In my line of work, even when I have ten emails I need to prioritize to read and answer whilst figuring out why an image isn’t appearing correctly on a web page and app as well as looking for a better image to upload for a different web site and app, the sense of urgency to complete these tasks isn’t so heavy that I can’t focus on what really needs to get done “now” vs. within thirty minutes or before the end of business hours.

This woman’s list of “do now” truly means do now.  If that “now” becomes “in a couple of minutes,” most customers would probably understand.  There’s probably a best practice of order of operations.  For instance, seat new diners, get their drinks out, then check with diners who appear to be finished if they want desert or a box or just the check.  Bring out drinks before orders that are ready?  Deliver additional napkins, silverware, straws, or dipping sauces before you take the food orders of the table you know have been ready for the time it took you to seat another party and take their drink orders?

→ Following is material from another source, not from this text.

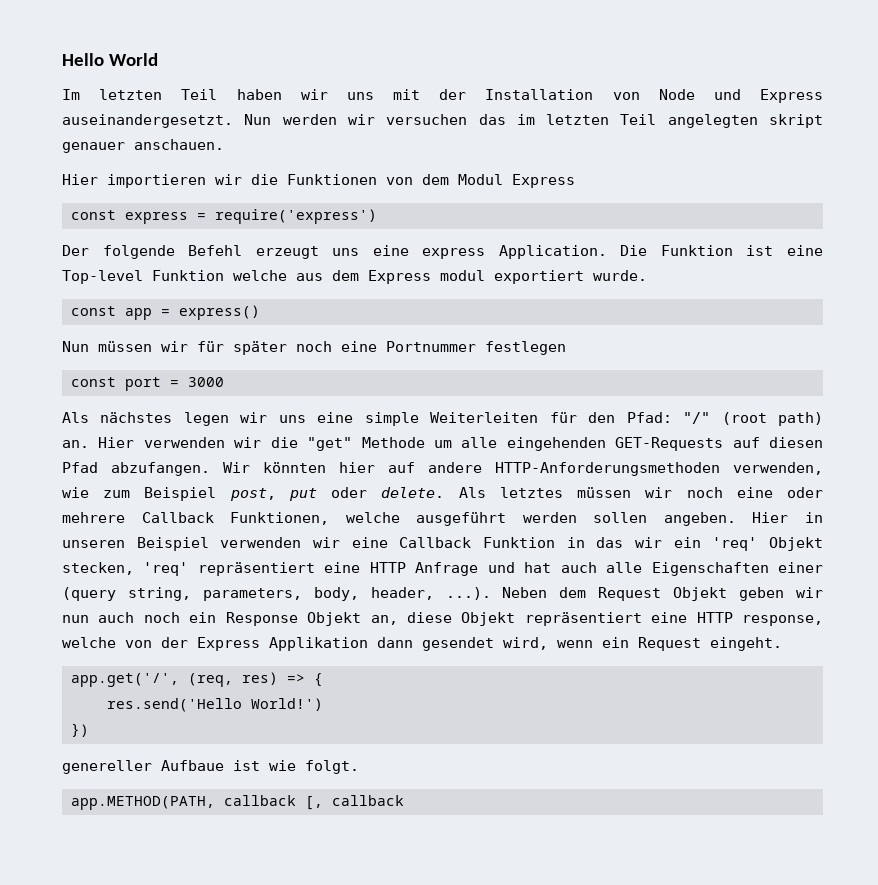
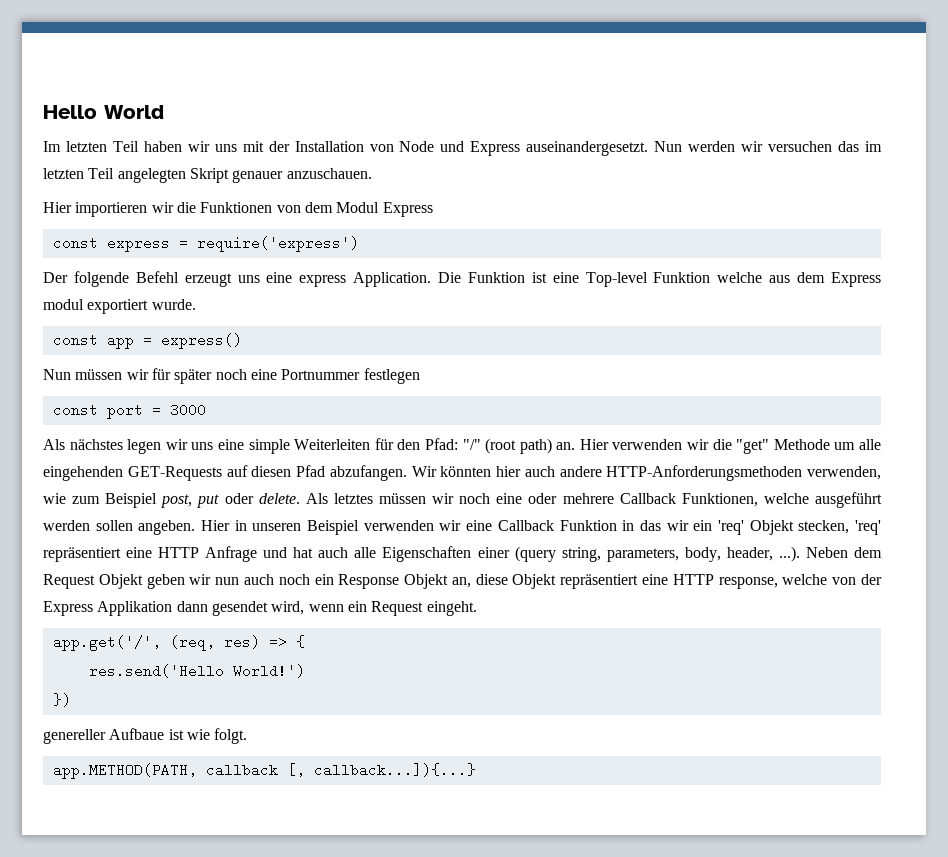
[769,114,823,128] [62,139,224,153] skript genauer anschauen. -> [189,168,372,183] Skript genauer anzuschauen.
[388,462,415,473] auf -> [524,466,555,477] auch
[331,795,404,806] callback -> [313,763,476,777] callback...]){...}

What other jobs or industries consist of a similar air of do now?  Combat soldiers, paramedics, firefighters, airplane pilots, surgeons, school principals, receptionists, bank tellers, plumbers, electricians, hosts of live TV shows, what else?

What’s the worst that would happen in your profession if you didn’t do something “now” or you focused on the “wrong” sequence of things?

Would an athlete participating in a televised game feel any differently than an athlete in a non-televised competition in the matter of “do it now?”  Or, do the rules of the game mitigate legitimate, adrenaline-inducing urges to score already.